Family lost home last October during Cameron Peak Fire

Suzie Romig
Craig Daily Press
Hayden teen Ryder Smith, 12, and West Routt Fire Protection District Chief Trevor Guire view the fire burn scar a day later. The teenager grabbed a shovel Tuesday afternoon and was the first to start stamping out flames after a lightning strike started one of four fires near Hayden. The Hobbs family home, where Smith also lives, is shown in the background.
Deo Hobbs/Courtesy photo

Longtime Routt County resident Deo Hobbs was outside feeding her three horses at her 40-acre home site northwest of Hayden late Tuesday afternoon when a “huge boom sounded, and her horses scattered.”

She looked across her field toward neighboring Colorado State Trust Land to see that a lightning strike had started a brush fire on the windy afternoon.

“Not knowing what to do, I tried to fill a bucket with water but realized very quickly that the fire was spreading fast.

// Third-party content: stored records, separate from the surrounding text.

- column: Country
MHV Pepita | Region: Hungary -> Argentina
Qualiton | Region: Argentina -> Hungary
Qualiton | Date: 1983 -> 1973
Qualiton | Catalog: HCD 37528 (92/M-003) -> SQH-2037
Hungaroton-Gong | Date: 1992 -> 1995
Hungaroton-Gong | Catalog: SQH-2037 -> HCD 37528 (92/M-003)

I called Ryder (Smith) and said, ‘we have a fire,’” Hobbs said.



Hobbs readily admits she was nearly panicking and her hand was shaking as she called the local fire department and adjacent neighbors for help. She wasn’t sure if she should evacuate.

“’Should I focus on evacuating or going out and help beat the fire out?’” Hobbs thought. “I look back on it, and it was crazy.”



Reacting more calmly was 12-year-old Ryder, who helps his mom Teri Anne Fahleson as caretakers and roommates on the rural property. The teenager and his mom have lived at the home in Hayden for about a year after losing their own newly constructed home near Bellvue, northwest of Fort Collins, on Oct. 14, 2020, during the Cameron Peak Fire, Fahleson said.

“As I was on the phone trying to explain to the dispatch lady where the fire was and how to get here, Ryder, in a very relaxed manner, grabbed a shovel and looked at me as I am in a panic and walked over and started pounding the fire out with a shovel,” Hobbs said.

About 10 minutes later, neighbors arrived to join the fight, including Jake Booco and Jason Stewart, Hobbs said.

Then 28 minutes later, three vehicles, including a water truck and four personnel, arrived from the local fire district. West Routt Fire Protection District responded to four different fire ignitions around Hayden during a dry lightning storm from approximately 3-9 p.m. Tuesday when wind gusts were up to about 20 mph, Fire Chief Trevor Guire said.

The fire department helped put out the fire near the Hobbs home and remained on-site to make sure everything was safe.

Hobbs called the afternoon a “life-changing event” and said her teenage renter “saved the day.” Smith is much more low key about the incident, even though this is the second time he has helped put out a small fire near the property after an earlier incident in July when lightning hit a nearby electrical power pole, he said.

“I just grabbed a shovel and started putting it out. There was nothing to be scared of, to be honest,” Smith said. “It was more of just instinct.”

Fahleson said since she and her son previously lived in rural Larimer County and had been on evacuation orders off and on during the Cameron Peak Fire and living in hotel rooms and in a family member’s camper, the family had talked a lot about wildfire safety. The mother and son later relocated to Routt County because the teenager loves to snowboard.

“He has a lot of experience living out in the woods, and we have always talked about fire safety and if a wildfire ever came through. And it came in handy yesterday,” said Fahleson, who was just returning from an errand in Hayden when she saw the grass fire burning.

“If it were not for the help of this boy who knew what to do, I think it would have been much worse,” Hobbs said.

Smith advises others who might be in the same situation, “Let other neighbors know, then take action and don’t hesitate.”

Chief Guire applauded the teen’s action, and he asked community members to remember to always call 911 immediately, and then only work on a fire when it is safe.

“I commend Ryder for taking action, when it was safe to do so,” Guire said. “If it seems safe to do so, try to do what you can to control the fire, but don’t risk human life.

“Even though we have removed fire restrictions within Routt County, fire is still a real threat,” he added.